_Work instruction_
Copy the records from the line with "The value of Белки" through the end of the records, substituting "vertical axis" for "y-axis" and changing nothing else. Omit the pictures.

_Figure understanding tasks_

====

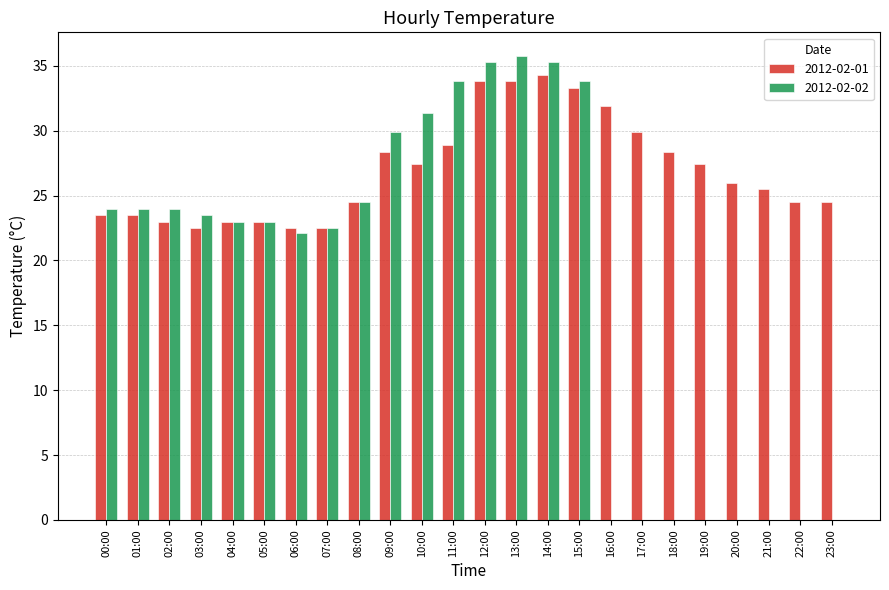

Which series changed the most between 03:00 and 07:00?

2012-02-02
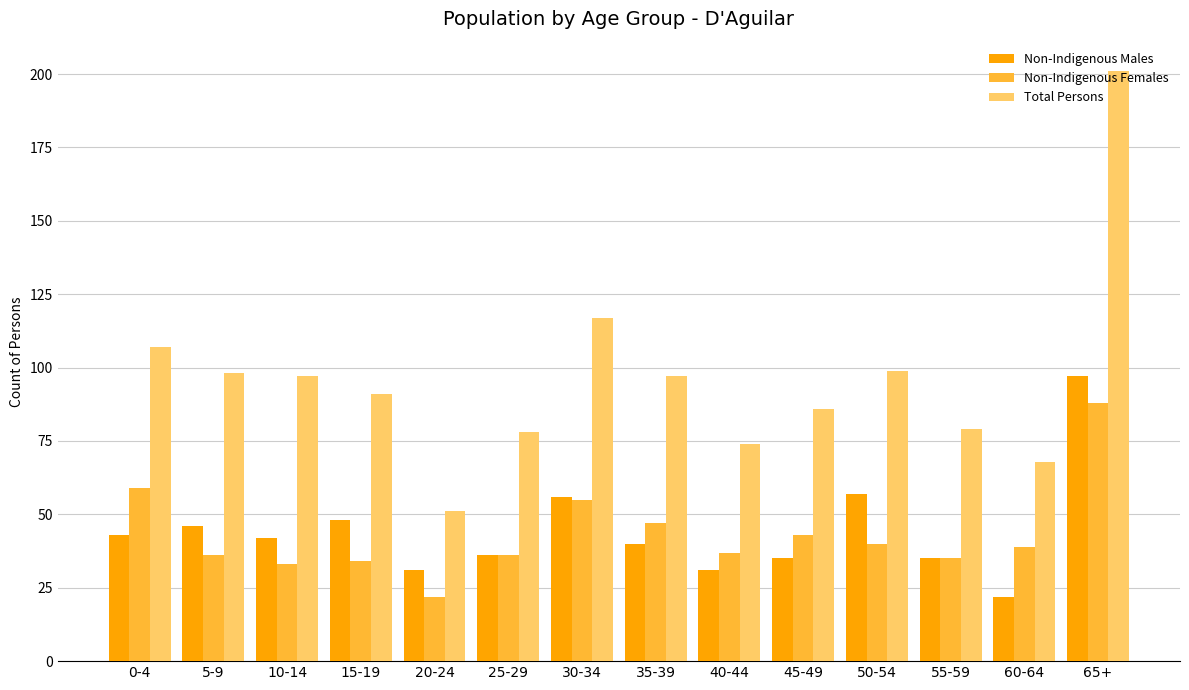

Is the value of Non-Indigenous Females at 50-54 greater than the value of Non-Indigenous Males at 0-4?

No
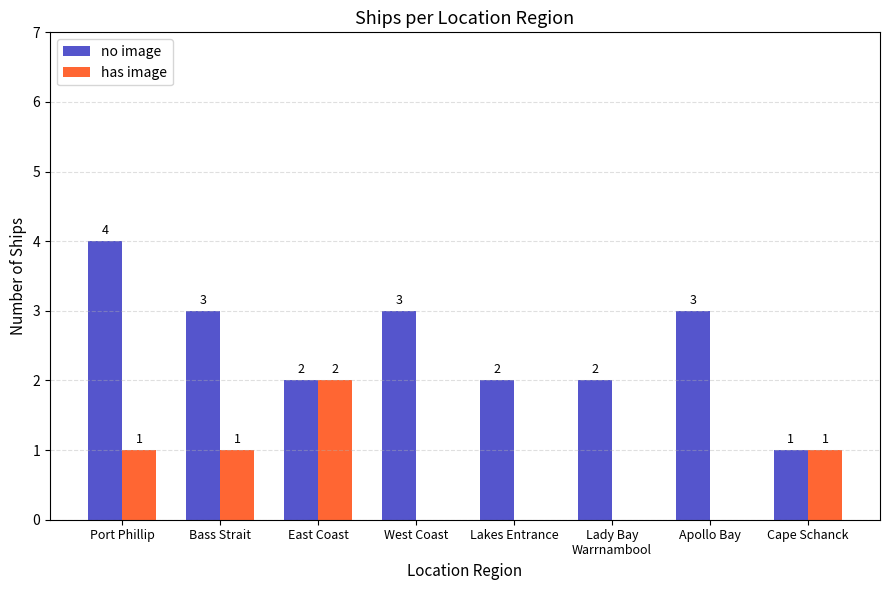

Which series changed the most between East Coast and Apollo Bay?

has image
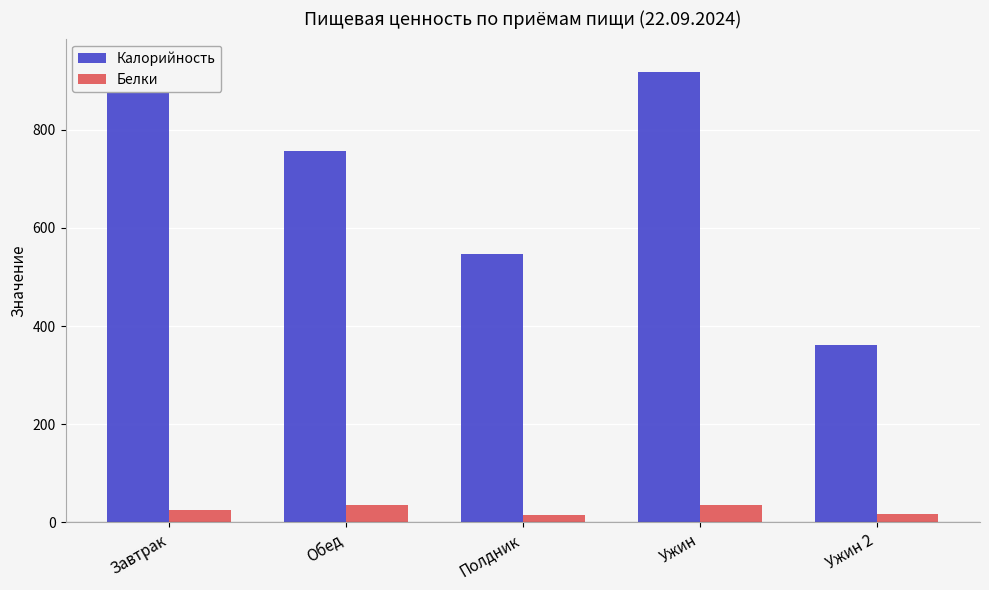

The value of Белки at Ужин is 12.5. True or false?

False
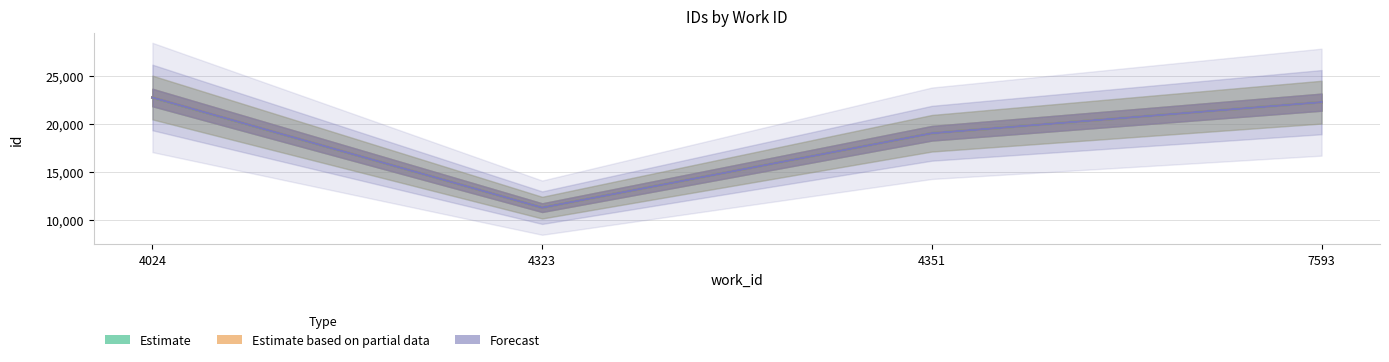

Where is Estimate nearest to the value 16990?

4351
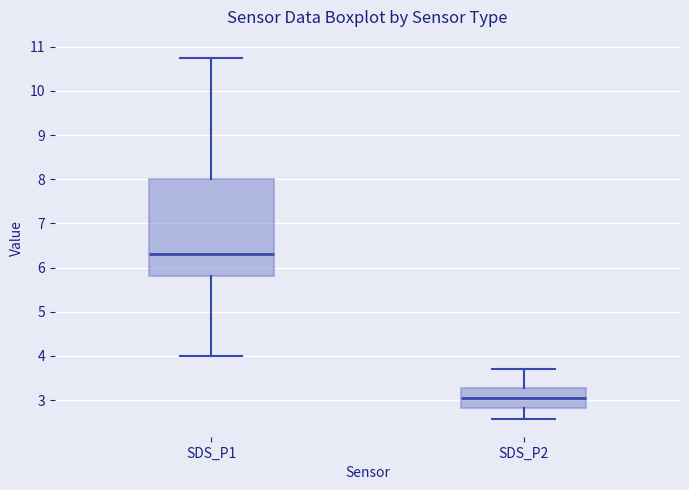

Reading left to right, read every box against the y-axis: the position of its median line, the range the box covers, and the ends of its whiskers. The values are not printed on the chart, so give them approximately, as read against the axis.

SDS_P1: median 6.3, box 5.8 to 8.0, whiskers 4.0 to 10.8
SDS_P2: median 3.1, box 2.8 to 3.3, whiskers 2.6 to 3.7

====

_Exercise answer_
The value of Белки at Ужин is 12.5. True or false?

False

Where is Estimate nearest to the value 16990?

4351

Reading left to right, read every box against the vertical axis: the position of its median line, the range the box covers, and the ends of its whiskers. The values are not printed on the chart, so give them approximately, as read against the axis.

SDS_P1: median 6.3, box 5.8 to 8.0, whiskers 4.0 to 10.8
SDS_P2: median 3.1, box 2.8 to 3.3, whiskers 2.6 to 3.7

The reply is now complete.